Task item: Please repeat a passage from the audio-stream patent claims below, starting at the words "3. The method" and ending after "by the first speaker.".

Excerpt provided:
○ ○ ○
2. The method of claim 1, further comprising:
isolating a second audio stream of a second speaker from the audio signal;
identifying, based on the second audio stream, a second attribute of the second speaker;
presenting the second attribute to a user; and
modifying, based on the second audio stream and the user input, the second audio stream.
3. The method of claim 1, further comprising modifying, based on the first modified audio stream, the audio signal.
4. The method of claim 1, wherein the attribute comprises a pitch of a voice of the first speaker.
5. The method of claim 1, wherein the attribute comprises a first language spoken by the first speaker.
6. The method of claim 5, wherein the identifying includes:
transcribing the audio stream, resulting in a transcription;
performing Natural Language Processing (NLP) on the transcription; and
identifying, based on the performing, the first language.
7. The method of claim 5, further comprising:
isolating a second audio stream of a second speaker from the audio signal;
identifying, based on the second audio stream, a second language spoken by the second speaker;
isolating an ambiguous audio stream of an unknown speaker from the audio signal; and
determining, based on the ambiguous audio stream, that the unknown speaker is speaking using the first language in the ambiguous audio stream.
8. The method of claim 7, further comprising identifying, based on the determining, that the unknown speaker is the first speaker.
9. The method of claim 1, further comprising providing, based on the first audio stream and the user input, subtitles, the subtitles based on the first audio stream.
10. A system comprising:
a memory; and
a central processing unit (CPU) coupled to the memory, the CPU configured to:
receive an audio signal;
isolate a first audio stream of a first speaker from the audio signal;
identify, based on the first audio stream, a first attribute of the first speaker;
present the first attribute to a user; and
modify, based on the first audio stream and a user input, the first audio stream, resulting in a first modified audio stream.
11. The system of claim 10, wherein the CPU is further configured to:
isolate a second audio stream of a second speaker from the audio signal;
identify, based on the second audio stream, a second attribute of the second speaker;
present the second attribute to a user; and
modify, based on the second audio stream and the user input, the second audio stream.
○ ○ ○
Data excerpt:
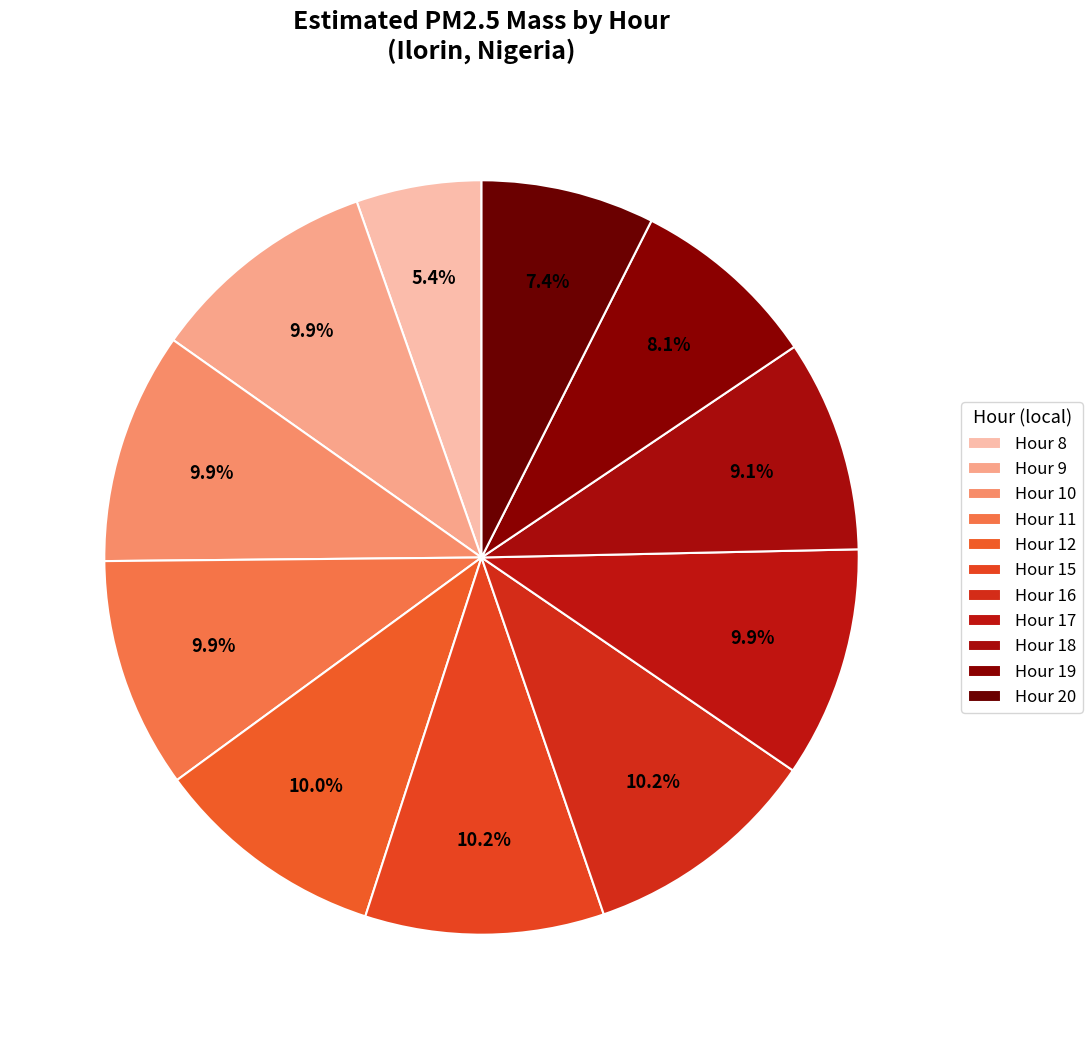

Which slice is the smallest?

Hour 8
○ ○ ○
Answer to the exercise:
3. The method of claim 1, further comprising modifying, based on the first modified audio stream, the audio signal.
4. The method of claim 1, wherein the attribute comprises a pitch of a voice of the first speaker.
5. The method of claim 1, wherein the attribute comprises a first language spoken by the first speaker.